Evaluation de la solidarite du regime: cas de la branche de pensions de vieillesse d'invalidité

Le régime par répartition géré par la Caisse Nationale de Prévoyance Sociale du Cameroun octroie des pensions aux assurés arrivés en fin d'activité en contrepartie des cotisations sociales versées.

Toutefois, sous certaines conditions, un travailleur peut bénéficier des mécanismes de solidarité lui permettant de prétendre à une pension, ou  de l’améliorer.
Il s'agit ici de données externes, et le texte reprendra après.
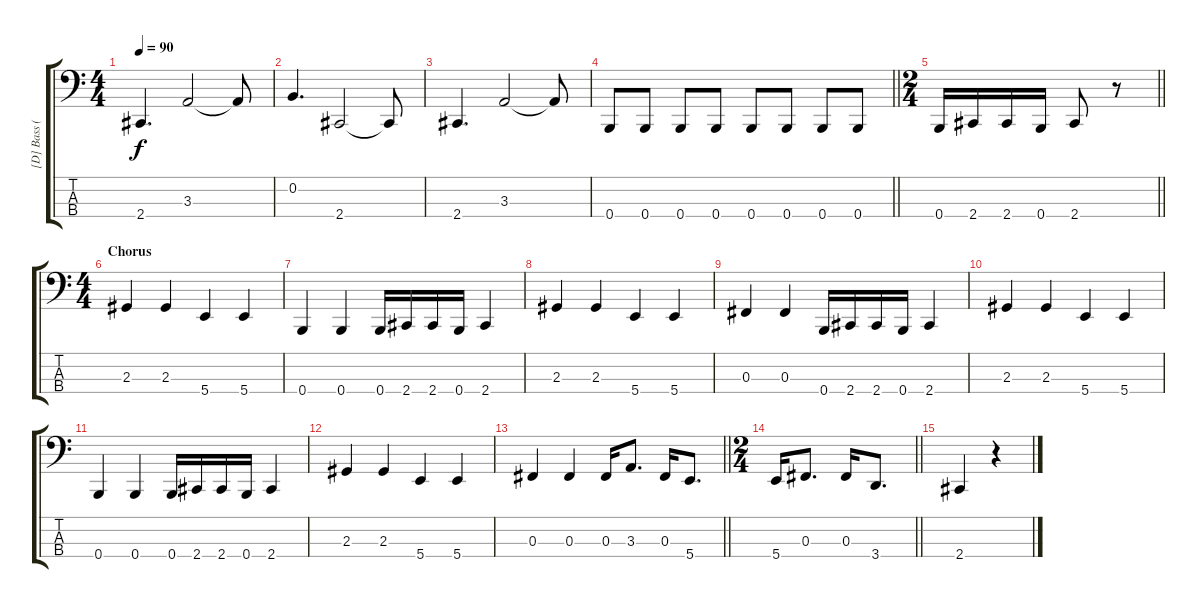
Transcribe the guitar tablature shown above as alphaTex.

\track ("[D] Bass (Denver) " "[D] Bass (") {instrument electricbassfinger}
\staff {score tabs}
\tuning (E2 B1 Gb1 B0) {hide}
\ts (4 4)
\tempo 90
\clef f4
\ks c
2.4.4{d dy f} 3.3.2 3.3{t}.8 |
0.2.4{d} 2.4.2 2.4{t}.8 |
2.4.4{d} 3.3.2 3.3{t}.8 |
\barLineRight lightlight
0.4.8 0.4.8 0.4.8 0.4.8 0.4.8 0.4.8 0.4.8 0.4.8 |
\ts (2 4)
\barLineRight lightlight
0.4.16 2.4.16 2.4.16 0.4.16 2.4.8 r.8 |
\ts (4 4)
\section ("" "Chorus")
2.3.4 2.3.4 5.4.4 5.4.4 |
0.4.4 0.4.4 0.4.16 2.4.16 2.4.16 0.4.16 2.4.4 |
2.3.4 2.3.4 5.4.4 5.4.4 |
0.3.4 0.3.4 0.4.16 2.4.16 2.4.16 0.4.16 2.4.4 |
2.3.4 2.3.4 5.4.4 5.4.4 |
0.4.4 0.4.4 0.4.16 2.4.16 2.4.16 0.4.16 2.4.4 |
2.3.4 2.3.4 5.4.4 5.4.4 |
\barLineRight lightlight
0.3.4 0.3.4 0.3.16 3.3.8{d} 0.3.16 5.4.8{d} |
\ts (2 4)
\barLineRight lightlight
5.4.16 0.3.8{d} 0.3.16 3.4.8{d} |
2.4.4 r.4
Ce qui réduit à certains égards le caractère strictement contributif du régime.

Au sens de la loi n°90-063 du 19 décembre 1990, 05 principaux mécanismes de solidarité ont été identifiés. il s'agit de la pension de vieillesse anticipée, la pensions d'invalidité, le choix de la meilleure rémunération mensuelle moyenne (RMM), la pension minimale légale et les majorations pour tierce personne.

En 2018, ces mécanismes représentaient 8,6% des dépenses techniques totales de la branche, soit 6,7 milliards de francs CFA. Ceux-ci représentent 12,4%  des dépenses de pension de droits directes (pension de vieillesse, pension de vieillesse anticipé, pension d''invalidité) en 2018, pas très loin des 16% observés dans le système français. Ces dispositifs traduisent le niveau de générosité du régime des pensions et contribuent de facto au bien être des retraités.

Toutefois, bien qu’on remarque une baisse graduelle des dépenses liées à ces mécanismes, le relèvement du plafond intervenu en 2016 suivi du taux plein des RMM en 2019 risquerait de voir à nouveau ces mécanismes peser de plus en plus ces prochaines années. On pourrait ainsi envisager:

  • Un facteur de proratisation (facteur de diminution de la pension) pour l’octroi de la pension de vieillesse anticipée. Dans de nombreux système de retraite (France, Gabon,...), ce paramètre fonctionne typiquement comme le facteur de bonification à la seule différence qu’au lieu d’accroître le taux de remplacement, il le diminue ;
  • D’accorder la pension de vieillesse anticipée aux seuls requérants dont le calcul de la pension ne nécessite pas de revalorisation du montant à percevoir au niveau du seuil minimal autorisé ;
  • De considérer la plus longue période lors du calcul de la RMM (60 mois au lieu de 36 mois).